Em janeiro, uma decisão do colegiado da Comissão de Valores Mobiliários (CVM) envolvendo um fundo imobiliário (FII) com quase 500 mil cotistas surpreendeu o mercado. Nela, a autarquia reforçou um entendimento que havia externado em 2014: a distribuição de lucros deve estar limitada ao saldo de lucros contábeis auferidos pelo fundo. Consequentemente, qualquer distribuição excedente deveria ser tratada como amortização de cotas.

O problema é que a Lei 8.668/93, que dispõe sobre a constituição e o regime tributário dos FIIs, está muito mal redigida. Em um mesmo parágrafo, ela mistura conceitos tradicionalmente contábeis e societários — que implicam na observância ao regime de competência — e uma aparente autorização para que o lucro seja apurado com base no regime de caixa. Quando o parágrafo único do artigo 10 da lei utiliza as palavras “lucros auferidos, apurados (…) com base em balanço ou balancete”, parece prestigiar a contabilidade. E é essa a linha do posicionamento da CVM. A parte omitida na frase acima, entretanto, traz a expressão: “segundo o regime de caixa” — motivo pelo qual boa parte dos FII faz a distribuição do lucro caixa, um conceito “jabuticaba” que não guarda qualquer relação com a contabilidade ou a legislação societária.

Ao ser rigorosa na exigência de que a distribuição de resultados do FII se limite ao saldo de lucros contábeis, a CVM visa proteger os investidores, com o intuito de coibir eventuais abusos. Afinal, se um FII paga aos cotistas mais do que os seus resultados auferidos, ele estaria distribuindo parte do próprio investimento, e não apenas a renda gerada.

Cabe ressaltar, ainda, que as atuais regras contábeis impostas pela CVM aos FIIs estipulam que os lucros contábeis são impactados por alguns ajustes temporários. Na atual conjuntura de pandemia e de alta de juros, a desvalorização dos imóveis e dos recebíveis imobiliários resultou em ajustes desse tipo (com boas chances de reversão e que talvez nunca se concretizem). No momento, eles estão reduzindo os lucros contábeis — mas não o caixa — da grande maioria dos FIIs.

Nas mãos da CVM

Diante desse cenário, a indústria de FIIs enfrenta um dilema: esses veículos foram estruturados sob a premissa de distribuição constante da quase totalidade de suas rendas — inclusive por obrigação legal —, mas agora teriam que reter parte dessa renda em seus caixas para fazer frente a ajustes contábeis temporários?

Nessa lógica, um FII proprietário de um imóvel, com renda constante de aluguéis, deixaria de distribuir a renda efetivamente auferida só porque o imóvel sofreu uma desvalorização — o que não afeta seus contratos de locação —, ainda que não tenha a menor intenção em aliená-lo.
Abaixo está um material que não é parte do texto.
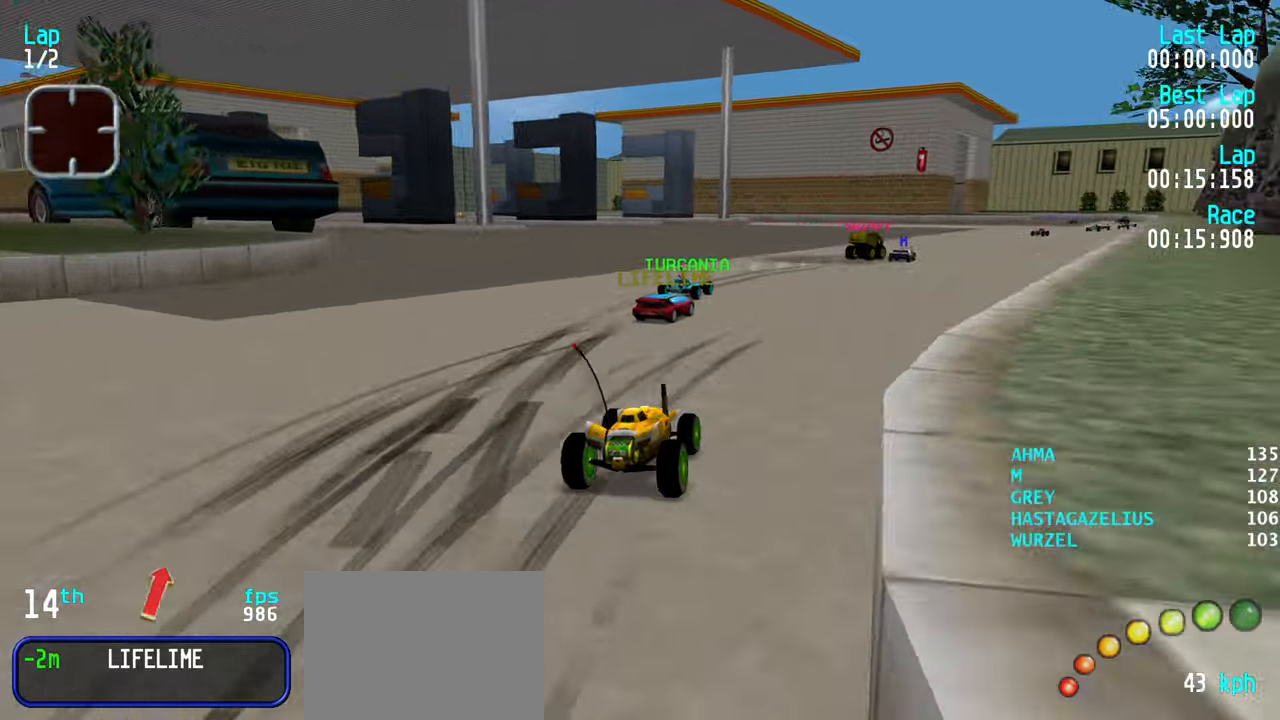
{"keys": ["up"], "events": [[83, "right", "up"], [116, "right", "down"], [216, "right", "up"], [316, "right", "down"], [350, "right", "up"], [450, "right", "down"], [500, "right", "up"]]}
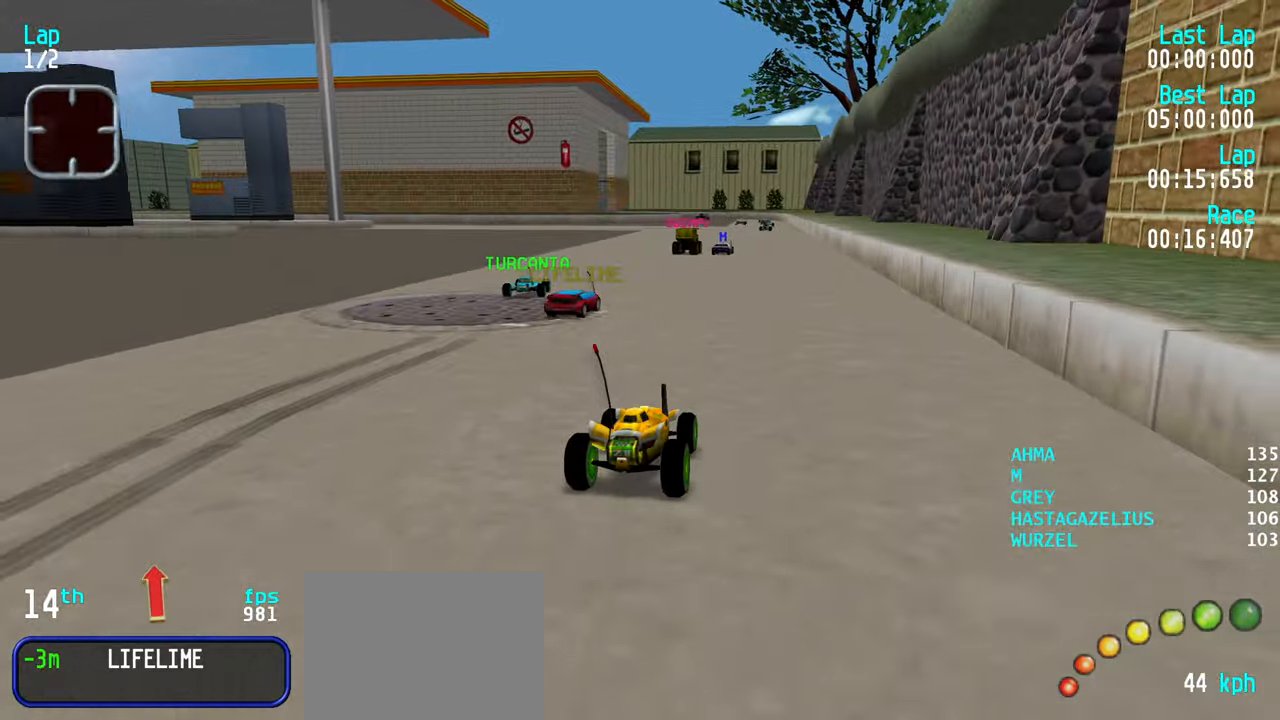
{"keys": ["up"], "events": []}
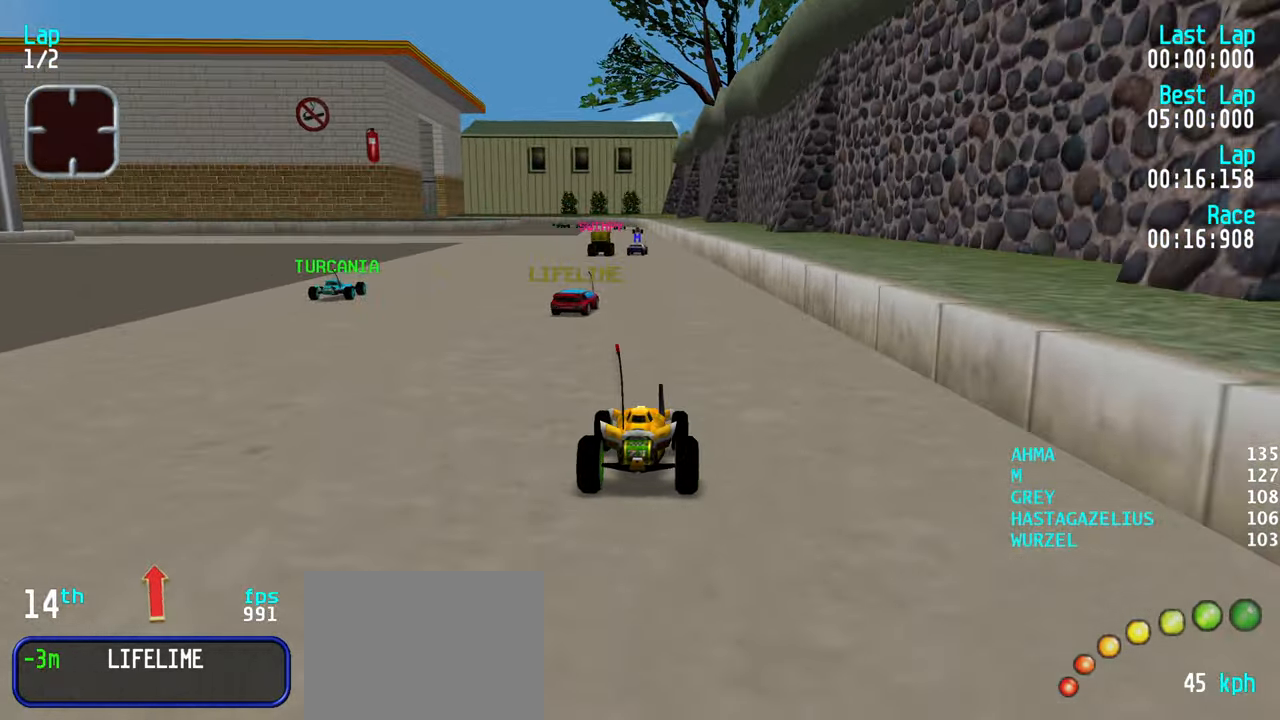
{"keys": ["up"], "events": []}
E se distribuísse todo o caixa líquido, teria que considerar tal distribuição (ou parte dela) como amortização.

A situação não parece razoável e tampouco implementável, uma vez que geraria impactos financeiros e tributários ilógicos aos cotistas. Os FIIs poderiam, dessa forma, se tornar um investimento inviável para boa parte dos 1,5 milhões de cotistas, o que produziria consequências nefastas para o mercado imobiliário como um todo.

A solução para essa questão está agora nas mãos da CVM. E o lado positivo é que, além de não ser das complexas, ela não exige que a autarquia volte atrás em seus recentes posicionamentos. Basta o regulador modernizar a sua norma contábil, para que os ajustes temporários de reavaliação de ativos permanentes não impactem os resultados dos FIIs, sendo registrados em uma conta contábil específica do patrimônio líquido, já adotada pelas companhias de capital aberto reguladas pela CVM.

Assim, as reavaliações de ativos continuariam a ser devidamente demonstradas nos balanços dos FIIs, mas impactariam as distribuições apenas nos casos em que as desvalorizações sejam tangíveis o suficiente para resultarem em potenciais perdas efetivas. Com isso, estariam protegidos os investidores e o espírito desse veículo de investimento fundamental para o mercado imobiliário.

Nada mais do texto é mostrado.